Academic debates aside, Fed officials’ optimism is rising

With Fed officials becoming more optimistic about the US outlook, there is a risk of additional rate hikes this year. Meanwhile, strategy brainstorming about tweaking inflation targeting continues.

A number of Fed officials have given speeches since the beginning of the year, sending mixed messages to markets in the process. Complicating matters, the discussion about the short-term cyclical outlook has become mixed up with an open debate about whether the Fed’s current flexible inflation targeting strategy is still the most appropriate, or whether it needs an update.

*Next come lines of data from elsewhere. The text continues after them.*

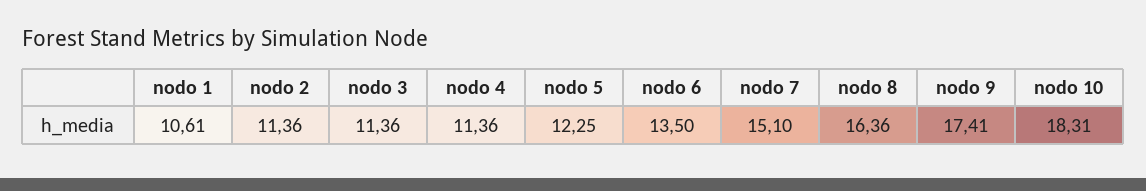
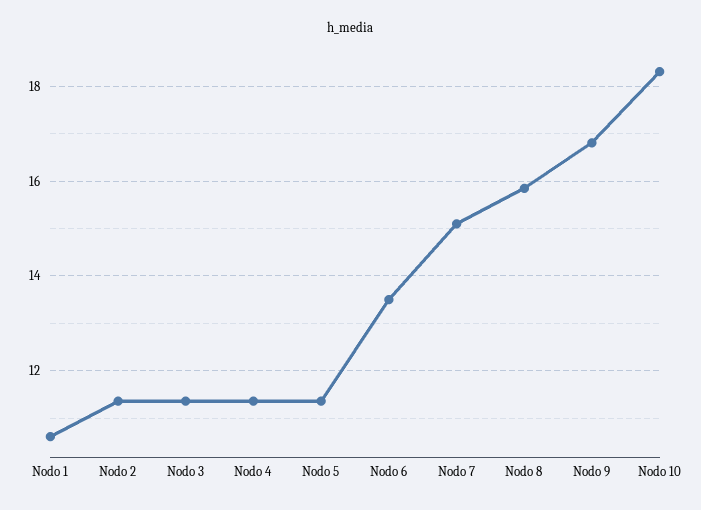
nodo 5: 12.25 -> 11.4
nodo 8: 16.36 -> 15.8
nodo 9: 17.41 -> 16.8

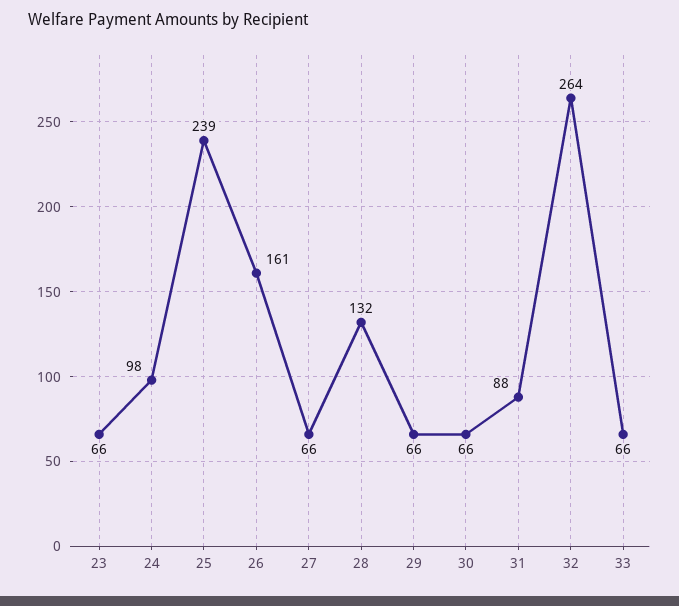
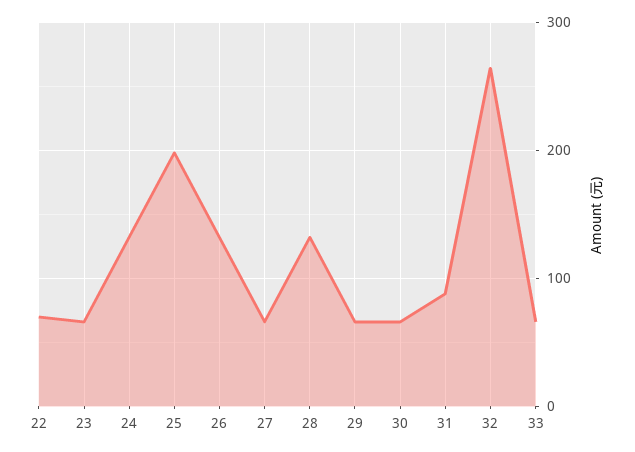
24: 98 -> 130
25: 239 -> 200
26: 161 -> 130
22: none -> 70

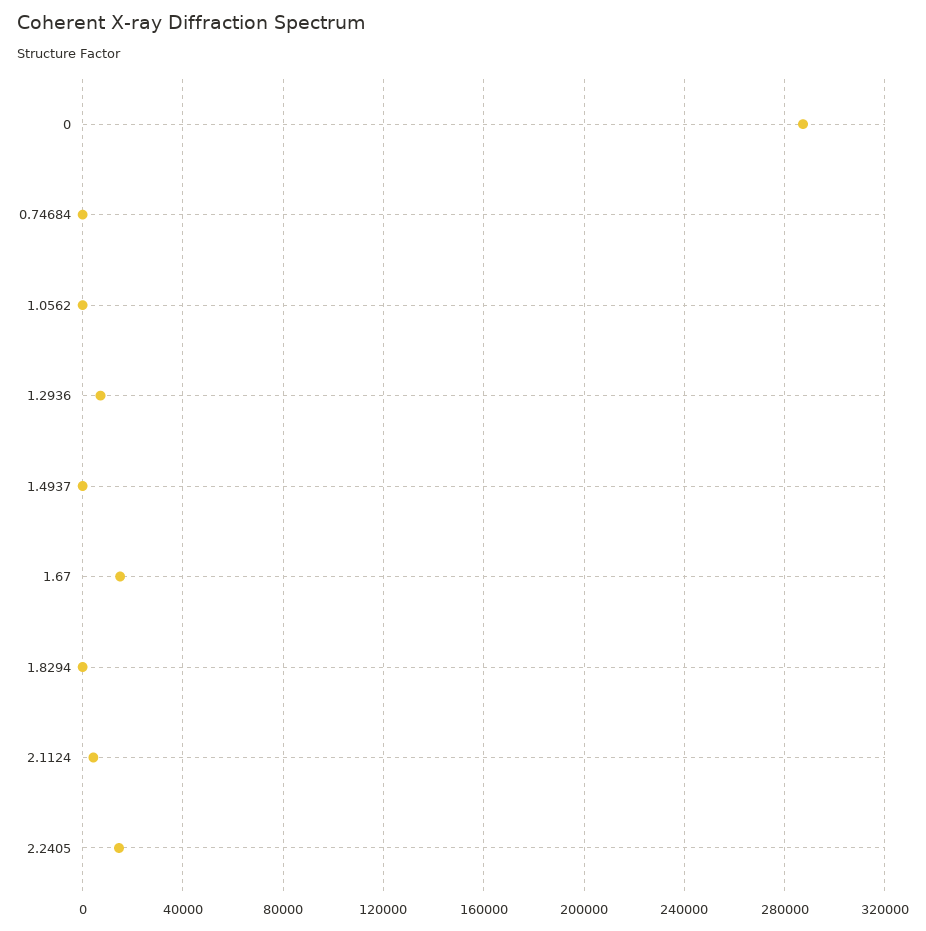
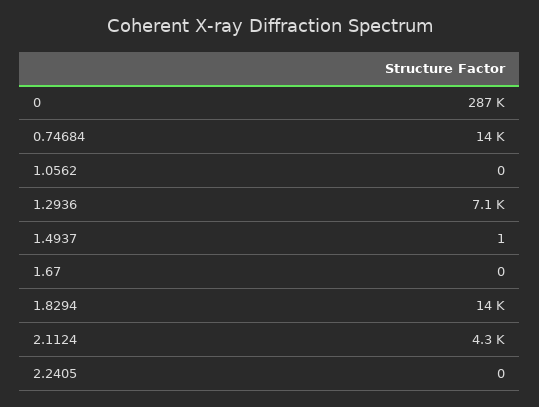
0.74684: 0 -> 14000
1.67: 15000 -> 0
1.8294: 0 -> 14000
2.2405: 15000 -> 0

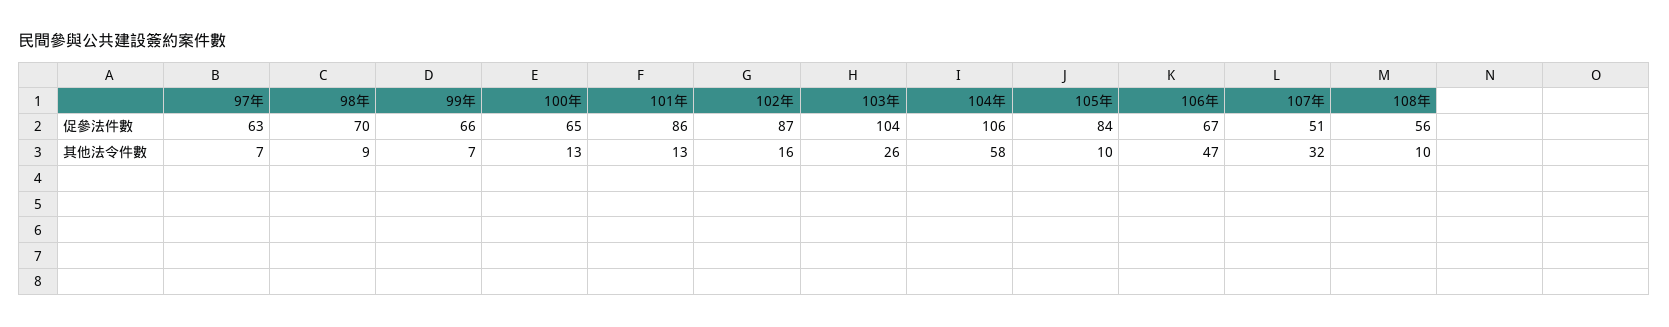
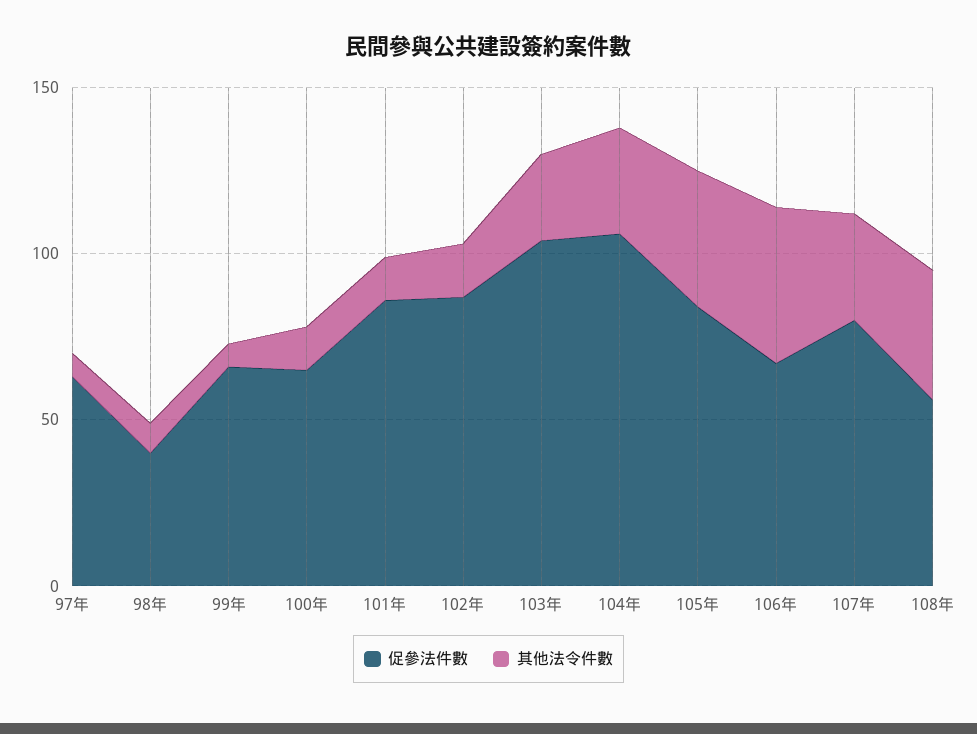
促參法件數, 98年: 70 -> 40
促參法件數, 107年: 51 -> 80
其他法令件數, 104年: 58 -> 30
其他法令件數, 105年: 10 -> 40
其他法令件數, 108年: 10 -> 40

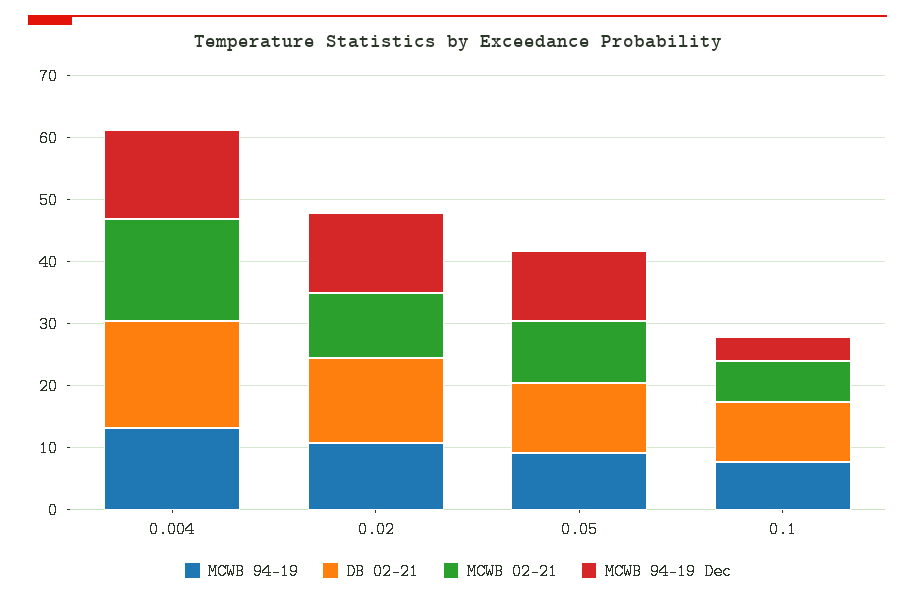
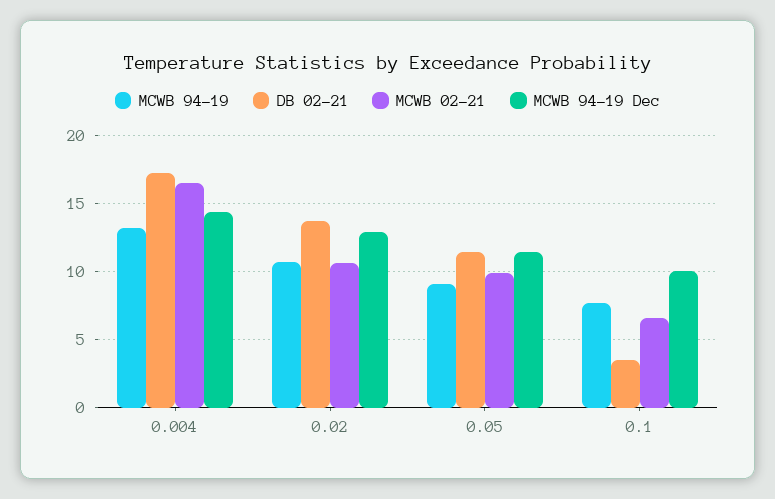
DB 02-21, 0.1: 10 -> 3.5
MCWB 94-19 Dec, 0.1: 4 -> 10

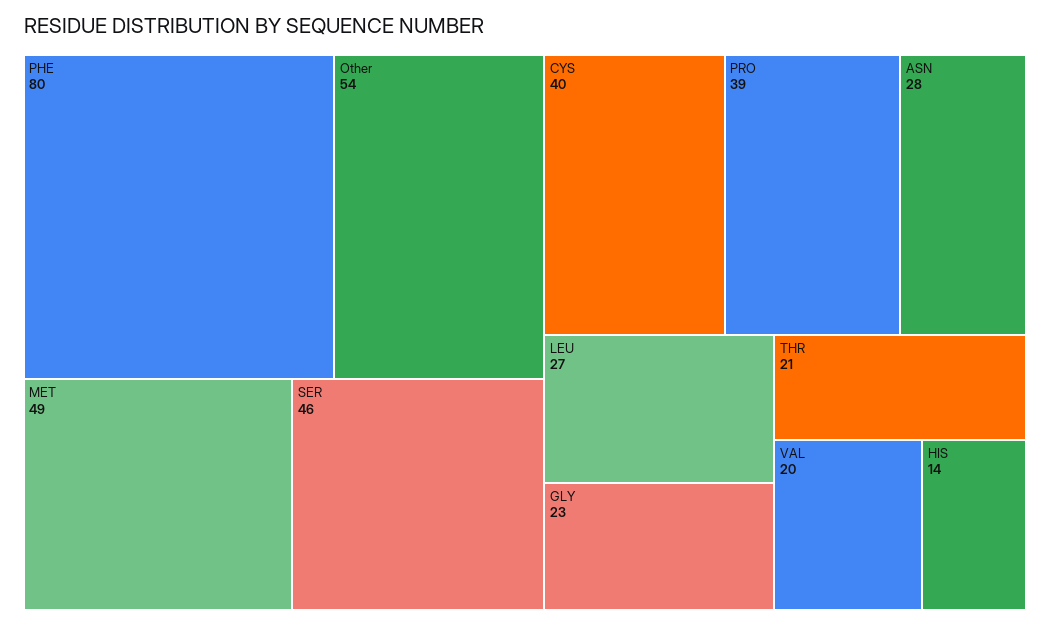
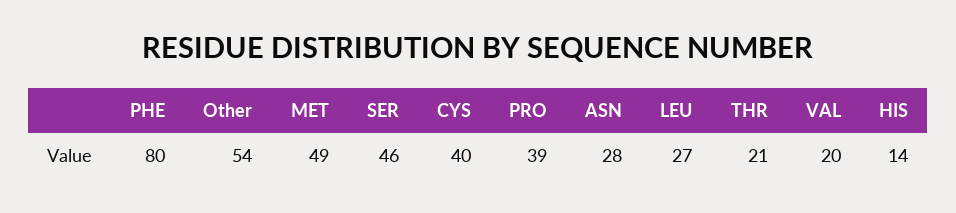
GLY: 23 -> none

The debate comes ahead of the Fed’s annual end-January meeting when it spells out its strategy for the year ahead.

Core PCE inflation has averaged only 1.6% over the past five years, and was only 1.5% y-o-y in November, despite a decline in the unemployment rate to just over 4%. The dichotomy of low inflation, a tight labour market and low interest rates forms part of the backdrop to the discussion about changing the flexible inflation targeting strategy.

For now, we think that the debate remains theoretical and that it is highly unlikely that the Fed’s policy framework will change in the near term. With Jerome Powell about to succeed Janet Yellen as Chair, the Fed has more immediate concerns.

Of all the recent Fed officials’ comments about the US outlook, those by New York Fed president Bill Dudley are of special note, because this influential voice has indicated increased optimism about the US outlook due to the tax cuts and still-loose financial conditions. His views could be an early sign of a broader hawkish shift at the Fed.

Indeed, while we had been expecting two rate hikes this year (in March and June), we now think there is a risk of additional rate hikes in the second half of the year in light of the upside risks to US growth and inflation.